Cuántas veces se lo había dicho al Príncipe, mas ¿cómo debía llamarlo si no?
Arrendajo. Cómo susurraban ellos su nombre, las voces roncas de miedo. ¿Quién era él? Con cuánta frecuencia se lo había preguntado a sí mismo el Príncipe para entonces. ¿Procedía de veras del país en el que Dedo Polvoriento había estado tantos años? ¿De qué país se trataba? ¿Del país en el que las canciones se hacían realidad?
Arrendajo.
El oso gruñó un saludo de bienvenida que hizo encabritarse a los caballos, y Arrendajo desenfundó su espada, muy despacio, como hacía siempre, una espada que antes había pertenecido a Zorro Incendiario y que a tantos hombres del Príncipe Negro había matado. Bajo el pelo oscuro el rostro parecía más pálido de lo habitual, pero el Príncipe no logró descubrir el menor vestigio de miedo en él. Cuando uno había visitado a la Muerte, seguro que olvidaba lo que era el miedo.

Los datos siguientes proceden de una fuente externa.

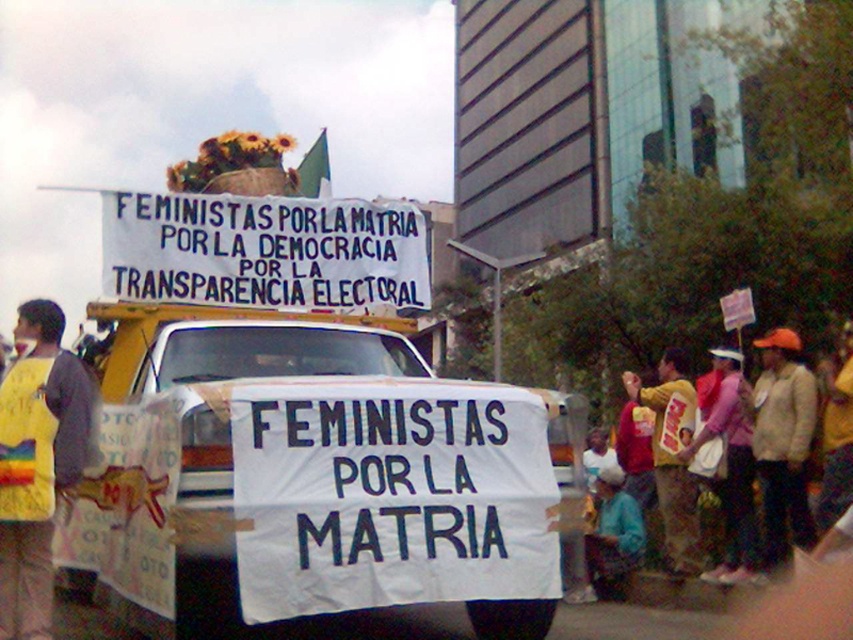
Question: Does white paper banner at center have a larger size compared to orange fabric jacket at right?

Choices:
 (A) no
 (B) yes

Answer: (B)

Question: Which object is positioned closest to the yellow fabric vest at left?

Choices:
 (A) orange fabric jacket at right
 (B) white paper banner at center
 (C) pink fabric bag at lower right
 (D) blue fabric at lower center

Answer: (B)

Question: Which of these objects is positioned closest to the yellow fabric shirt at right?

Choices:
 (A) white paper banner at upper center
 (B) white paper banner at center
 (C) yellow fabric vest at left

Answer: (A)

Question: Which of the following is the closest to the observer?

Choices:
 (A) orange fabric jacket at right
 (B) white paper banner at center
 (C) pink fabric bag at lower right
 (D) blue fabric at lower center

Answer: (B)

Question: Where is white paper banner at upper center located in relation to blue fabric at lower center in the image?

Choices:
 (A) right
 (B) left

Answer: (B)

Question: Can you confirm if yellow fabric vest at left is wider than blue fabric at lower center?

Choices:
 (A) no
 (B) yes

Answer: (B)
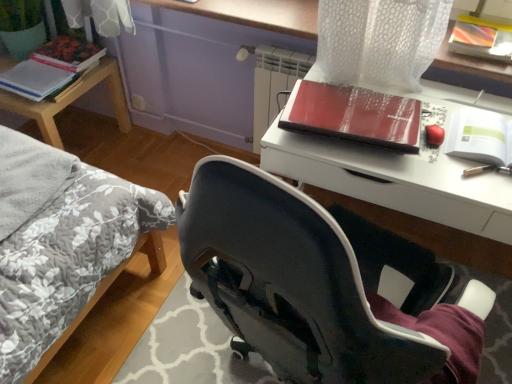
The image size is (512, 384). What are the coordinates of `free area behind green matte paperback book at upper right, acting as the first paperback book starting from the front` in the screenshot? It's located at (458, 107).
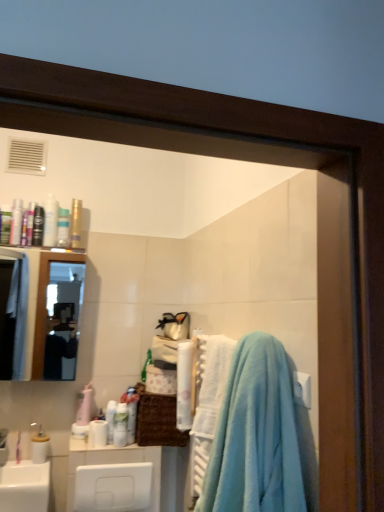
Question: Can you see shiny black tube at upper left, which ranks as the 6th toiletry in right-to-left order, touching white glossy bottle at center, which ranks as the 1th toiletry in right-to-left order?

Choices:
 (A) yes
 (B) no

Answer: (B)

Question: Considering the relative sizes of shiny black tube at upper left, which ranks as the 6th toiletry in right-to-left order, and white glossy bottle at center, which ranks as the 1th toiletry in right-to-left order, in the image provided, is shiny black tube at upper left, which ranks as the 6th toiletry in right-to-left order, taller than white glossy bottle at center, which ranks as the 1th toiletry in right-to-left order,?

Choices:
 (A) yes
 (B) no

Answer: (B)

Question: Is shiny black tube at upper left, which ranks as the 6th toiletry in right-to-left order, aimed at white glossy bottle at center, which ranks as the 1th toiletry in right-to-left order?

Choices:
 (A) no
 (B) yes

Answer: (A)

Question: Is shiny black tube at upper left, which is counted as the fourth toiletry, starting from the left, located outside white glossy bottle at center, positioned as the ninth toiletry in left-to-right order?

Choices:
 (A) yes
 (B) no

Answer: (A)

Question: Does shiny black tube at upper left, which ranks as the 6th toiletry in right-to-left order, have a greater width compared to white glossy bottle at center, positioned as the ninth toiletry in left-to-right order?

Choices:
 (A) yes
 (B) no

Answer: (B)

Question: From the image's perspective, is white plastic bottle at lower center, placed as the 8th toiletry when sorted from left to right, located above or below matte white spray can at upper left, the 4th toiletry in the right-to-left sequence?

Choices:
 (A) above
 (B) below

Answer: (B)

Question: Considering the positions of white plastic bottle at lower center, placed as the 8th toiletry when sorted from left to right, and matte white spray can at upper left, marked as the 6th toiletry in a left-to-right arrangement, in the image, is white plastic bottle at lower center, placed as the 8th toiletry when sorted from left to right, wider or thinner than matte white spray can at upper left, marked as the 6th toiletry in a left-to-right arrangement,?

Choices:
 (A) wide
 (B) thin

Answer: (A)

Question: Is white plastic bottle at lower center, placed as the 8th toiletry when sorted from left to right, spatially inside matte white spray can at upper left, marked as the 6th toiletry in a left-to-right arrangement, or outside of it?

Choices:
 (A) outside
 (B) inside

Answer: (A)

Question: Relative to matte white spray can at upper left, marked as the 6th toiletry in a left-to-right arrangement, is white plastic bottle at lower center, placed as the 8th toiletry when sorted from left to right, in front or behind?

Choices:
 (A) front
 (B) behind

Answer: (A)

Question: Relative to white plastic bottle at lower center, arranged as the 2th toiletry when viewed from the right, is clear glass mirror at upper left in front or behind?

Choices:
 (A) behind
 (B) front

Answer: (B)

Question: In terms of height, does clear glass mirror at upper left look taller or shorter compared to white plastic bottle at lower center, placed as the 8th toiletry when sorted from left to right?

Choices:
 (A) short
 (B) tall

Answer: (B)

Question: Is clear glass mirror at upper left wider or thinner than white plastic bottle at lower center, placed as the 8th toiletry when sorted from left to right?

Choices:
 (A) thin
 (B) wide

Answer: (B)

Question: In terms of size, does clear glass mirror at upper left appear bigger or smaller than white plastic bottle at lower center, arranged as the 2th toiletry when viewed from the right?

Choices:
 (A) small
 (B) big

Answer: (B)

Question: Does point (81, 222) appear closer or farther from the camera than point (59, 237)?

Choices:
 (A) closer
 (B) farther

Answer: (B)

Question: Looking at the image, does gold metallic spray can at upper left, which is counted as the third toiletry, starting from the right, seem bigger or smaller compared to matte white spray can at upper left, marked as the 6th toiletry in a left-to-right arrangement?

Choices:
 (A) big
 (B) small

Answer: (A)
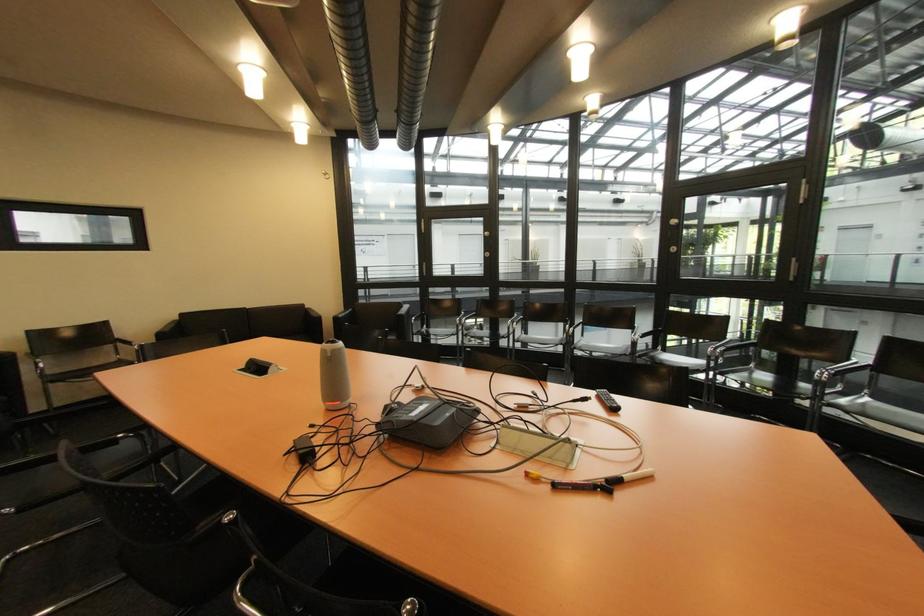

—Sí, como veis, he regresado de la Muerte, pero aún siento sus garras —parecía ausente, como si una parte de él siguiera con las Mujeres Blancas—. Puedo mostraros de buen grado el camino, si así lo deseáis. Depende enteramente de vosotros. Pero si amáis la vida —Arrendajo blandió la espada en el aire como si estuviera escribiendo sus nombres—, dejadlo marchar. A él y al oso.
Ellos se limitaban a mirarlo fijamente, mientras sus manos temblorosas sujetaban las espadas como si agarrasen su propia muerte. Nada provoca más pavor que la ausencia de miedo, y el Príncipe Negro se plantó junto a Arrendajo y percibió las palabras como un escudo, unas palabras que se cantaban en voz baja por toda la comarca: la mano negra y la mano blanca de la justicia.
«A partir de hoy habrá una nueva canción», pensó el Príncipe desenvainando su espada, y su corazón se sentía tan alocadamente joven que hubiera luchado contra cien hombres. Pero los secuaces de Pífano hicieron retroceder bruscamente a sus caballos y huyeron… de dos hombres… y de las palabras.